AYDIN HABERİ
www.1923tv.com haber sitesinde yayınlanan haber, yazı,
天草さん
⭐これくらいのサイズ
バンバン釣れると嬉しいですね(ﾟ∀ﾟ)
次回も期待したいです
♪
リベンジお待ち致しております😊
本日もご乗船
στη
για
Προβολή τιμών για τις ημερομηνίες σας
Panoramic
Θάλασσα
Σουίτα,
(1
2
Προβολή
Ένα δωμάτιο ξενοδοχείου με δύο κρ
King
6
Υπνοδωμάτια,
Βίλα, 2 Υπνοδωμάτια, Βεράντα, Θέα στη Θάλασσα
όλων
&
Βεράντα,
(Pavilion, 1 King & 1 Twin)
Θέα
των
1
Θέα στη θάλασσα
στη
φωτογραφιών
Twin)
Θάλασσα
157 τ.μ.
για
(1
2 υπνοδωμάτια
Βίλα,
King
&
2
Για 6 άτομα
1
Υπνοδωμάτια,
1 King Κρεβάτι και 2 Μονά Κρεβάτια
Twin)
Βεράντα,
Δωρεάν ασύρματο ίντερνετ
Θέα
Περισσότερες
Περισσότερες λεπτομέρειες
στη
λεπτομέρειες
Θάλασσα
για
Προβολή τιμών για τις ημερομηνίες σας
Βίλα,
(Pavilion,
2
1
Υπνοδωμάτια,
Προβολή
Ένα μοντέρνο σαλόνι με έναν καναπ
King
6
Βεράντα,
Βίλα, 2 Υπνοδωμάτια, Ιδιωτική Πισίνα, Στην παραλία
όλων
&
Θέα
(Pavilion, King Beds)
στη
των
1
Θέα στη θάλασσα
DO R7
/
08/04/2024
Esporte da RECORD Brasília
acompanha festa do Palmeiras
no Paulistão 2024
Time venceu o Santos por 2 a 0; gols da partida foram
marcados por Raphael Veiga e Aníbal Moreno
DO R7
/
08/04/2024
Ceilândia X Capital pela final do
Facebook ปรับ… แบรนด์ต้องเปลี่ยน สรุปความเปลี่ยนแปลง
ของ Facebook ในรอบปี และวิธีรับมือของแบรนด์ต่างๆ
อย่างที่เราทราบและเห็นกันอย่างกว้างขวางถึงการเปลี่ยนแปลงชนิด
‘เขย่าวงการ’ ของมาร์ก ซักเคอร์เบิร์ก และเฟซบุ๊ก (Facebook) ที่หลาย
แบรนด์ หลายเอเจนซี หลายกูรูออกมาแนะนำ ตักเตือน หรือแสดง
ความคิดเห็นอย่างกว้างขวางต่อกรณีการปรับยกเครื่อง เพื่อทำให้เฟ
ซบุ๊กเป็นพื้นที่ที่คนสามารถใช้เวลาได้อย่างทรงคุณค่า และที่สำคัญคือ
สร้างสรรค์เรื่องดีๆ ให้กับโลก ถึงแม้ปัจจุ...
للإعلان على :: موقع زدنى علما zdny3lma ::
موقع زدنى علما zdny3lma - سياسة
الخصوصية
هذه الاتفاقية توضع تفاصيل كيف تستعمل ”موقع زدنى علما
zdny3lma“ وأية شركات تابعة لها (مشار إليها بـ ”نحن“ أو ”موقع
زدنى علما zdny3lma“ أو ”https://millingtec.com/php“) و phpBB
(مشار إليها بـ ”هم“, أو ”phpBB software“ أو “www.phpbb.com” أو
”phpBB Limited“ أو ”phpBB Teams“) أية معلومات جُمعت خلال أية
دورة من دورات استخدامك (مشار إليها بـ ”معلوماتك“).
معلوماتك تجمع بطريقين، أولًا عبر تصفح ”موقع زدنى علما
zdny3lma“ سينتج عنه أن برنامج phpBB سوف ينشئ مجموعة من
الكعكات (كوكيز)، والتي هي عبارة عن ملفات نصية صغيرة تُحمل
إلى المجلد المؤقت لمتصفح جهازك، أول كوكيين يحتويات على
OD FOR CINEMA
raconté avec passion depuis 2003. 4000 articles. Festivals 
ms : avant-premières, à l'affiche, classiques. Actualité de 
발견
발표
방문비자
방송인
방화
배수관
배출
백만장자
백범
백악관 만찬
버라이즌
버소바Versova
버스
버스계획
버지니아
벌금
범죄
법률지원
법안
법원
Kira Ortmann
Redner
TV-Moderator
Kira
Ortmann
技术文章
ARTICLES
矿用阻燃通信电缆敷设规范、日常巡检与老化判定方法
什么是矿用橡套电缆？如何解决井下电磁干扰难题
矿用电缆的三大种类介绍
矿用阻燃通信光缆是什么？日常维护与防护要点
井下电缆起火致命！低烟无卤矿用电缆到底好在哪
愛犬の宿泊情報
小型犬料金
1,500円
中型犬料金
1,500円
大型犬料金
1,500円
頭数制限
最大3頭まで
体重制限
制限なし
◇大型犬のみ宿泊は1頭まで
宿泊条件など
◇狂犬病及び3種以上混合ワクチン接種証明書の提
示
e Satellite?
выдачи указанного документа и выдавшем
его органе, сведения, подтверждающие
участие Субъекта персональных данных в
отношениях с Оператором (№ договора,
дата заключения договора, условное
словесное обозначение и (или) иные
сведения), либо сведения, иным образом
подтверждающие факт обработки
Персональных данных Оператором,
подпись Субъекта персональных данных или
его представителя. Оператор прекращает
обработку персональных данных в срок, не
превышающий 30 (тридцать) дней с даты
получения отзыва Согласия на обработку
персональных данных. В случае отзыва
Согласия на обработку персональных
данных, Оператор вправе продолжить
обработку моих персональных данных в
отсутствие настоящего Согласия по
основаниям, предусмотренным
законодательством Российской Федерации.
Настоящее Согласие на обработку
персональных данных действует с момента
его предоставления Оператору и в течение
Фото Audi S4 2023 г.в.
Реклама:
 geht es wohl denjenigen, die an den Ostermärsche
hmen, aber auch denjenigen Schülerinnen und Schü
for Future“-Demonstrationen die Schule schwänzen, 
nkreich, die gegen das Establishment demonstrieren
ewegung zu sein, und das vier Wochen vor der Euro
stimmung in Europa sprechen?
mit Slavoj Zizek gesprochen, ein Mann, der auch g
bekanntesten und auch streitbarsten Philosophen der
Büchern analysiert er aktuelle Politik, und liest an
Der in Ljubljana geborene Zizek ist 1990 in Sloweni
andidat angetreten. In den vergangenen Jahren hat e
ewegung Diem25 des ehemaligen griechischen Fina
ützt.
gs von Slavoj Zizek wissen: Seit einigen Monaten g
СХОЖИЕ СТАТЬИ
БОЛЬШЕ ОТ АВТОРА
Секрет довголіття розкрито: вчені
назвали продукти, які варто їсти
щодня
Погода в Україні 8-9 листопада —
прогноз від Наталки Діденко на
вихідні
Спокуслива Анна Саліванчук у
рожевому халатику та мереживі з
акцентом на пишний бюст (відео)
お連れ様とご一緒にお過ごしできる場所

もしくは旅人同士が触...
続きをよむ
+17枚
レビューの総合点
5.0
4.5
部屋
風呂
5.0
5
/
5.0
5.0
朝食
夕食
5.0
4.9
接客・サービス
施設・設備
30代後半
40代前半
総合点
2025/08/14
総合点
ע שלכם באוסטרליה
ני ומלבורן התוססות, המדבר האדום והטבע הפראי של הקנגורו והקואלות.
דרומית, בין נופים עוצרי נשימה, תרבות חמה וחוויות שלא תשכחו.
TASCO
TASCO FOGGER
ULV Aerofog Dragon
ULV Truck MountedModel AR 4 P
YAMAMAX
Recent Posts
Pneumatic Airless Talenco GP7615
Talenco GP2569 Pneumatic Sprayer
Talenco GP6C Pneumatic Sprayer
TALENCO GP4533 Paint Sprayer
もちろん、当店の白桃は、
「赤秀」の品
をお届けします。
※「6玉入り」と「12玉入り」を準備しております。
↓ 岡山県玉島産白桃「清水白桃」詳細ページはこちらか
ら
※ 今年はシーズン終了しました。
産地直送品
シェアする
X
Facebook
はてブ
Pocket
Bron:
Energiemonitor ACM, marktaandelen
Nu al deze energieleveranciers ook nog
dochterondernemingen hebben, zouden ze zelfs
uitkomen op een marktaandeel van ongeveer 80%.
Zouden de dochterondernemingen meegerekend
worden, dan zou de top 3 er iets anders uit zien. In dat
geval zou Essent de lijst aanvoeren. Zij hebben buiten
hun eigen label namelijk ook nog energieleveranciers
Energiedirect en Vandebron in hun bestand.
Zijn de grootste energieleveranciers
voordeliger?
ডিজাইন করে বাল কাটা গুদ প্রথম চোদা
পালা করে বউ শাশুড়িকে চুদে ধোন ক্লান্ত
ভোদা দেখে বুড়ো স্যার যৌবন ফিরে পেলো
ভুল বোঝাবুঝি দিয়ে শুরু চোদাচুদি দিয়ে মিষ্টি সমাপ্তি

○ ○ ○ ○ ○ ○ ○

▸ **WHAT IS REQUIRED**
Please convert everything from the start of the data down to the line containing "دورة من دورات", both ends included, into a JSON list of strings with one string per line and no blank lines.

▸ **RESPONSE**
[
  "AYDIN HABERİ",
  "www.1923tv.com haber sitesinde yayınlanan haber, yazı,",
  "天草さん",
  "⭐これくらいのサイズ",
  "バンバン釣れると嬉しいですね(ﾟ∀ﾟ)",
  "次回も期待したいです",
  "♪",
  "リベンジお待ち致しております😊",
  "本日もご乗船",
  "στη",
  "για",
  "Προβολή τιμών για τις ημερομηνίες σας",
  "Panoramic",
  "Θάλασσα",
  "Σουίτα,",
  "(1",
  "2",
  "Προβολή",
  "Ένα δωμάτιο ξενοδοχείου με δύο κρ",
  "King",
  "6",
  "Υπνοδωμάτια,",
  "Βίλα, 2 Υπνοδωμάτια, Βεράντα, Θέα στη Θάλασσα",
  "όλων",
  "&",
  "Βεράντα,",
  "(Pavilion, 1 King & 1 Twin)",
  "Θέα",
  "των",
  "1",
  "Θέα στη θάλασσα",
  "στη",
  "φωτογραφιών",
  "Twin)",
  "Θάλασσα",
  "157 τ.μ.",
  "για",
  "(1",
  "2 υπνοδωμάτια",
  "Βίλα,",
  "King",
  "&",
  "2",
  "Για 6 άτομα",
  "1",
  "Υπνοδωμάτια,",
  "1 King Κρεβάτι και 2 Μονά Κρεβάτια",
  "Twin)",
  "Βεράντα,",
  "Δωρεάν ασύρματο ίντερνετ",
  "Θέα",
  "Περισσότερες",
  "Περισσότερες λεπτομέρειες",
  "στη",
  "λεπτομέρειες",
  "Θάλασσα",
  "για",
  "Προβολή τιμών για τις ημερομηνίες σας",
  "Βίλα,",
  "(Pavilion,",
  "2",
  "1",
  "Υπνοδωμάτια,",
  "Προβολή",
  "Ένα μοντέρνο σαλόνι με έναν καναπ",
  "King",
  "6",
  "Βεράντα,",
  "Βίλα, 2 Υπνοδωμάτια, Ιδιωτική Πισίνα, Στην παραλία",
  "όλων",
  "&",
  "Θέα",
  "(Pavilion, King Beds)",
  "στη",
  "των",
  "1",
  "Θέα στη θάλασσα",
  "DO R7",
  "/",
  "08/04/2024",
  "Esporte da RECORD Brasília",
  "acompanha festa do Palmeiras",
  "no Paulistão 2024",
  "Time venceu o Santos por 2 a 0; gols da partida foram",
  "marcados por Raphael Veiga e Aníbal Moreno",
  "DO R7",
  "/",
  "08/04/2024",
  "Ceilândia X Capital pela final do",
  "Facebook ปรับ… แบรนด์ต้องเปลี่ยน สรุปความเปลี่ยนแปลง",
  "ของ Facebook ในรอบปี และวิธีรับมือของแบรนด์ต่างๆ",
  "อย่างที่เราทราบและเห็นกันอย่างกว้างขวางถึงการเปลี่ยนแปลงชนิด",
  "‘เขย่าวงการ’ ของมาร์ก ซักเคอร์เบิร์ก และเฟซบุ๊ก (Facebook) ที่หลาย",
  "แบรนด์ หลายเอเจนซี หลายกูรูออกมาแนะนำ ตักเตือน หรือแสดง",
  "ความคิดเห็นอย่างกว้างขวางต่อกรณีการปรับยกเครื่อง เพื่อทำให้เฟ",
  "ซบุ๊กเป็นพื้นที่ที่คนสามารถใช้เวลาได้อย่างทรงคุณค่า และที่สำคัญคือ",
  "สร้างสรรค์เรื่องดีๆ ให้กับโลก ถึงแม้ปัจจุ...",
  "للإعلان على :: موقع زدنى علما zdny3lma ::",
  "موقع زدنى علما zdny3lma - سياسة",
  "الخصوصية",
  "هذه الاتفاقية توضع تفاصيل كيف تستعمل ”موقع زدنى علما",
  "zdny3lma“ وأية شركات تابعة لها (مشار إليها بـ ”نحن“ أو ”موقع",
  "زدنى علما zdny3lma“ أو ”https://millingtec.com/php“) و phpBB",
  "(مشار إليها بـ ”هم“, أو ”phpBB software“ أو “www.phpbb.com” أو",
  "”phpBB Limited“ أو ”phpBB Teams“) أية معلومات جُمعت خلال أية",
  "دورة من دورات استخدامك (مشار إليها بـ ”معلوماتك“)."
]